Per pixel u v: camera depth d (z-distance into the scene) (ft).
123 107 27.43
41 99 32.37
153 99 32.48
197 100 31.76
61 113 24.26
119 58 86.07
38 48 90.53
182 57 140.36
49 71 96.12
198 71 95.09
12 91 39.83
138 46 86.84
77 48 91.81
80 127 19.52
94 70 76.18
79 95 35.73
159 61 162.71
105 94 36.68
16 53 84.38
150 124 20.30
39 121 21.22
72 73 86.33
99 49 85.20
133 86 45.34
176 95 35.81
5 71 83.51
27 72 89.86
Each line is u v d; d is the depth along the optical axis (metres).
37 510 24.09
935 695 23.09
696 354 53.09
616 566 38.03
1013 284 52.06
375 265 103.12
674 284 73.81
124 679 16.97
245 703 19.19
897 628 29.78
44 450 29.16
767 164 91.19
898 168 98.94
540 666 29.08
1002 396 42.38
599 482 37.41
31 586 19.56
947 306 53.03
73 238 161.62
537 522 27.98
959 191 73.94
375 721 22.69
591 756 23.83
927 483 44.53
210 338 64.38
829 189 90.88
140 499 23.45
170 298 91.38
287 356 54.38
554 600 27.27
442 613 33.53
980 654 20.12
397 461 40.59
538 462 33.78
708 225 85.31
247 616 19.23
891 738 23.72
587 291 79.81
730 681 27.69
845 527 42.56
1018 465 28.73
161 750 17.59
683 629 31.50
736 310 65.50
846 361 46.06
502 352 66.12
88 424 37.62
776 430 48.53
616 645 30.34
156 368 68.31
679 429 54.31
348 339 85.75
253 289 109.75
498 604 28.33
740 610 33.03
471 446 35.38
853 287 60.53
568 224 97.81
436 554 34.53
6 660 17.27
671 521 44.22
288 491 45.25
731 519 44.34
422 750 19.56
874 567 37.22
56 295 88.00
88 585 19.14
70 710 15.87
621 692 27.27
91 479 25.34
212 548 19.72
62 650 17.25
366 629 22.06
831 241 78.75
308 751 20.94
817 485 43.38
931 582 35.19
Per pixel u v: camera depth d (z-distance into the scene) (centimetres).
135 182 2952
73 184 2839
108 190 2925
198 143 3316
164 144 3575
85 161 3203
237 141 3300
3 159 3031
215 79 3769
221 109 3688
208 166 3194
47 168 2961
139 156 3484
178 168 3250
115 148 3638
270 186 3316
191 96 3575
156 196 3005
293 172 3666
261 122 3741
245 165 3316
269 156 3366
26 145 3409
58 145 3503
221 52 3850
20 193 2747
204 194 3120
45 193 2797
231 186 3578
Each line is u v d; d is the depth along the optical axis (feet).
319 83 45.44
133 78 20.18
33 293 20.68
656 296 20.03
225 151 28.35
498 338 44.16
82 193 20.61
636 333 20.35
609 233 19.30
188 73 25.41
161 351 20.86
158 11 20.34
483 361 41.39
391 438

#####

Work order.
Among the records above, which lines hold the word "into"? Copy each one.

Task answer.
Per pixel u v: camera depth d (z-distance into the scene) (ft).
Per pixel u v: camera depth d (z-distance into the scene) (centimetres).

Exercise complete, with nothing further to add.